Peter Gordon's efforts in firstly spearheading the Fightback campaign, and then steering the Bulldogs back to on-field (as well as off-field) competitiveness are of undeniable importance. To have the Club play finals in 1992, just its third season after being saved (and again in 1994 and 1995) was a remarkable achievement. Gordon's successor David Smorgon took the Dogs through another significant phase, overseeing the name-change to the Western Bulldogs, and the move of the Club's game-day base to Princes Park and then Docklands.
Taking up the presidency once again in late 2012, Peter Gordon guided the Dogs through uncertain waters in 2014 before leading the Club to a long-awaited premiership in 2016.
Critical to the Club's ongoing stability has been the fact that the handovers from Gordon to Smorgon and from Smorgon back to Gordon were both done without any friction, the respect the two presidents hold for each other one of the keys to the Bulldogs success in all areas since 1989.
16. Western Oval renamed Whitten Oval
The man known as Mr Football, or simply ‘EJ’, Ted Whitten, was a larger than life figure in the Australian football world, not just at Footscray, where he played a then VFL record 321 games, but across Melbourne, Victoria and all the southern states as he championed the cause of the 'Big V' in interstate (later State of Origin) football.
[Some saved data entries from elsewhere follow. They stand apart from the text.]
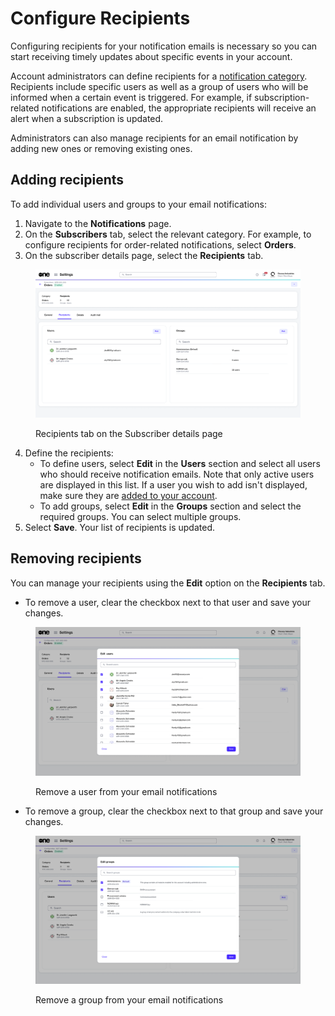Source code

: # Configure Recipients

Configuring recipients for your notification emails is necessary so you can start receiving timely updates about specific events in your account.&#x20;

Account administrators can define recipients for a [notification category](./#notification_types). Recipients include specific users as well as a group of users who will be informed when a certain event is triggered. For example, if subscription-related notifications are enabled, the appropriate recipients will receive an alert when a subscription is updated.&#x20;

Administrators can also manage recipients for an email notification by adding new ones or removing existing ones.

## Adding recipients

To add individual users and groups to your email notifications:

1. Navigate to the **Notifications** page.&#x20;
2. On the **Subscribers** tab, select the relevant category. For example, to configure recipients for order-related notifications, select **Orders**.
3. On the subscriber details page, select the **Recipients** tab.

<figure><img src="../../../.gitbook/assets/notifications_subscribers_details.png" alt=""><figcaption><p>Recipients tab on the Subscriber details page</p></figcaption></figure>

4. Define the recipients:
   * To define users, select **Edit** in the **Users** section and select all users who should receive notification emails. Note that only active users are displayed in this list. If a user you wish to add isn't displayed, make sure they are [added to your account](../users/add-new-users.md).
   * To add groups, select **Edit** in the **Groups** section and select the required groups. You can select multiple groups.&#x20;
5. Select **Save**. Your list of recipients is updated.&#x20;

## Removing recipients

You can manage your recipients using the **Edit** option on the **Recipients** tab.

* To remove a user, clear the checkbox next to that user and save your changes.

<figure><img src="../../../.gitbook/assets/notifications_edit_users.png" alt=""><figcaption><p>Remove a user from your email notifications</p></figcaption></figure>

* To remove a group, clear the checkbox next to that group and save your changes.

<figure><img src="../../../.gitbook/assets/notification_edit_groups.png" alt=""><figcaption><p>Remove a group from your email notifications</p></figcaption></figure>
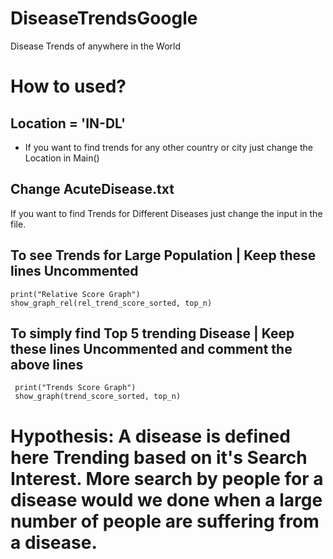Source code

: # DiseaseTrendsGoogle
Disease Trends of anywhere in the World

# How to used?
## Location = 'IN-DL'
+ If you want to find trends for any other country or city just change the Location in Main()

## Change AcuteDisease.txt
If you want to find Trends for Different Diseases just change the input in the file.

## To see Trends for Large Population | Keep these lines Uncommented
    print("Relative Score Graph") 
    show_graph_rel(rel_trend_score_sorted, top_n)
    
## To simply find Top 5 trending Disease | Keep these lines Uncommented and comment the above lines
     print("Trends Score Graph")
     show_graph(trend_score_sorted, top_n)
     
# Hypothesis: A disease is defined here Trending based on it's Search Interest. More search by people for a disease would we done when a large number of people are suffering from a disease.
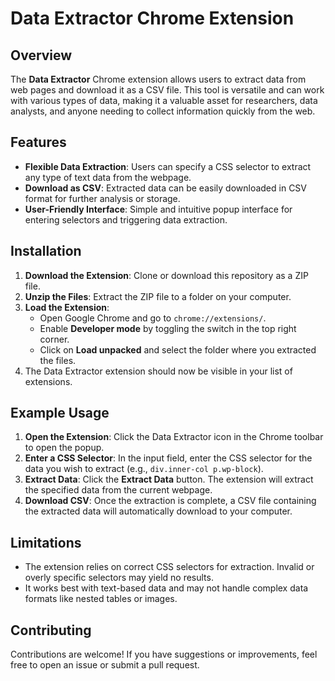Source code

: # Data Extractor Chrome Extension

## Overview

The **Data Extractor** Chrome extension allows users to extract data from web pages and download it as a CSV file. This tool is versatile and can work with various types of data, making it a valuable asset for researchers, data analysts, and anyone needing to collect information quickly from the web.

## Features

- **Flexible Data Extraction**: Users can specify a CSS selector to extract any type of text data from the webpage.
- **Download as CSV**: Extracted data can be easily downloaded in CSV format for further analysis or storage.
- **User-Friendly Interface**: Simple and intuitive popup interface for entering selectors and triggering data extraction.

## Installation

1. **Download the Extension**: Clone or download this repository as a ZIP file.
2. **Unzip the Files**: Extract the ZIP file to a folder on your computer.
3. **Load the Extension**:
   - Open Google Chrome and go to `chrome://extensions/`.
   - Enable **Developer mode** by toggling the switch in the top right corner.
   - Click on **Load unpacked** and select the folder where you extracted the files.
4. The Data Extractor extension should now be visible in your list of extensions.

## Example Usage

1. **Open the Extension**: Click the Data Extractor icon in the Chrome toolbar to open the popup.
2. **Enter a CSS Selector**: In the input field, enter the CSS selector for the data you wish to extract (e.g., `div.inner-col p.wp-block`).
3. **Extract Data**: Click the **Extract Data** button. The extension will extract the specified data from the current webpage.
4. **Download CSV**: Once the extraction is complete, a CSV file containing the extracted data will automatically download to your computer.

## Limitations

- The extension relies on correct CSS selectors for extraction. Invalid or overly specific selectors may yield no results.
- It works best with text-based data and may not handle complex data formats like nested tables or images.

## Contributing

Contributions are welcome! If you have suggestions or improvements, feel free to open an issue or submit a pull request.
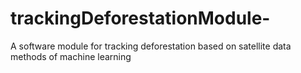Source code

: # trackingDeforestationModule-
A software module for tracking deforestation based on satellite data methods of machine learning
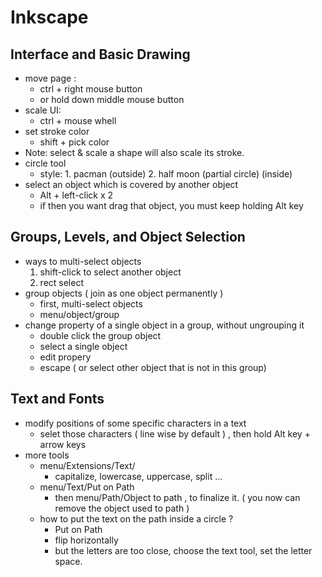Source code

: # Inkscape

## Interface and Basic Drawing

- move page : 
    - ctrl + right mouse button
    - or hold down middle mouse button
- scale UI:
    - ctrl + mouse whell
- set stroke color
    - shift + pick color
- Note: select & scale a shape will also scale its stroke.
- circle tool
    - style: 1. pacman (outside)  2. half moon (partial circle) (inside)
- select an object which is covered by another object
    - Alt + left-click x 2
    - if then you want drag that object, you must keep holding Alt key


## Groups, Levels, and Object Selection

- ways to multi-select objects
    1. shift-click to select another object
    2. rect select 
- group objects ( join as one object permanently )
    - first, multi-select objects
    - menu/object/group
- change property of a single object in a group, without ungrouping it
    - double click the group object
    - select a single object
    - edit propery
    - escape ( or select other object that is not in this group)


## Text and Fonts

- modify positions of some specific characters in a text
    - selet those characters ( line wise by default ) , then hold Alt key  + arrow keys
- more tools
    - menu/Extensions/Text/
        - capitalize, lowercase, uppercase, split ...
    - menu/Text/Put on Path
        - then menu/Path/Object to path , to finalize it. ( you now can remove the object used to path )
    - how to put the text on the path inside a circle  ?
        - Put on Path
        - flip horizontally
        - but the letters are too close, choose the text tool, set the letter space.



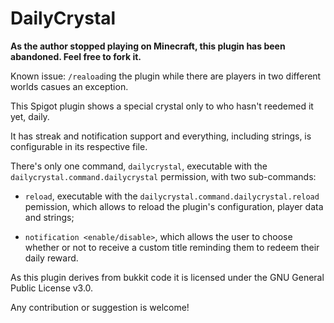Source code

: # DailyCrystal

**As the author stopped playing on Minecraft, this plugin has been abandoned. Feel free to fork it.**

Known issue: `/reaload`ing the plugin while there are players in two different worlds casues an exception.

This Spigot plugin shows a special crystal only to who hasn't reedemed it yet,
daily.

It has streak and notification support and everything, including strings, is
configurable in its respective file.

There's only one command, `dailycrystal`, executable with the
`dailycrystal.command.dailycrystal` permission, with two sub-commands:

 - `reload`, executable with the `dailycrystal.command.dailycrystal.reload`
pemission, which allows to reload the plugin's configuration, player data and
strings;

 - `notification <enable/disable>`, which allows the user to choose whether or
not to receive a custom title reminding them to redeem their daily reward.

As this plugin derives from bukkit code it is licensed under the GNU General
Public License v3.0.

Any contribution or suggestion is welcome!
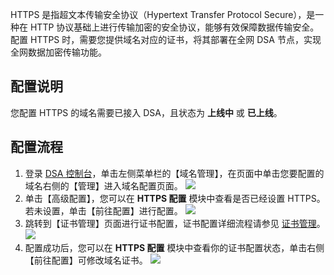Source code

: HTTPS 是指超文本传输安全协议（Hypertext Transfer Protocol Secure），是一种在 HTTP 协议基础上进行传输加密的安全协议，能够有效保障数据传输安全。配置 HTTPS 时，需要您提供域名对应的证书，将其部署在全网 DSA 节点，实现全网数据加密传输功能。

## 配置说明
您配置 HTTPS 的域名需要已接入 DSA，且状态为 **上线中** 或 **已上线**。

## 配置流程
1. 登录 [DSA 控制台](http://console.tcecqpoc.fsphere.cn/dsa)，单击左侧菜单栏的【域名管理】，在页面中单击您要配置的域名右侧的【管理】进入域名配置页面。
![](http://imgcache.tcecqpoc.fsphere.cn/image/mc.qcloudimg.com/static/img/e1269feaf9d48e7727e15ccb59503dfc/domain_manage.png)
2. 单击【高级配置】，您可以在 **HTTPS 配置** 模块中查看是否已经设置 HTTPS。若未设置，单击【前往配置】进行配置。
![](http://imgcache.tcecqpoc.fsphere.cn/image/mc.qcloudimg.com/static/img/1c0ea01fc1ad6bd807dbc363b5a68a58/https_configuration.png)
3. 跳转到【证书管理】页面进行证书配置，证书配置详细流程请参见 [证书管理](/document/product/570/10366)。
![](http://imgcache.tcecqpoc.fsphere.cn/image/mc.qcloudimg.com/static/img/fa72e78b228e4e9fede94d611a41318b/certificate_manege.png)
4. 配置成功后，您可以在 **HTTPS 配置** 模块中查看你的证书配置状态，单击右侧【前往配置】可修改域名证书。
![](http://imgcache.tcecqpoc.fsphere.cn/image/mc.qcloudimg.com/static/img/d74832d1280f5d1ef100e97fdba39946/https_certificate.png)


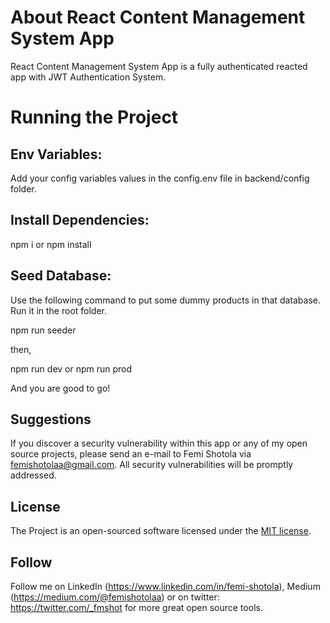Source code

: # About React Content Management System App
React Content Management System App is a fully authenticated reacted app with JWT Authentication System.

# Running the Project

## Env Variables:

Add your config variables values in the config.env file in backend/config folder.

## Install Dependencies:

npm i or npm install

## Seed Database:

Use the following command to put some dummy products in that database. Run it in the root folder.

npm run seeder

then,

npm run dev 
or 
npm run prod

And you are good to go!
 
## Suggestions
If you discover a security vulnerability within this app or any of my open source projects, please send an e-mail to Femi Shotola via [femishotolaa@gmail.com](mailto:femishotolaa@gmail.com). All security vulnerabilities will be promptly addressed.

## License
The Project is an open-sourced software licensed under the [MIT license](https://opensource.org/licenses/MIT).

## Follow
Follow me on LinkedIn (https://www.linkedin.com/in/femi-shotola), Medium (https://medium.com/@femishotolaa) or on twitter: https://twitter.com/_fmshot for more great open source tools.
Ted's lap of the MCG prior to the State of Origin match in 1995 just weeks prior to his passing moved those who witnessed it to tears. When EJ lost his battle with prostate cancer, such was his standing in the community that he was awarded a state funeral.
To further honour the legacy of the former club captain, coach and premiership hero, the Bulldogs renamed Western Oval, their home ground of more than a century, to Whitten Oval.
A statue of the great man in classic kicking pose is situated opposite the entrance to the stadium that bears his name.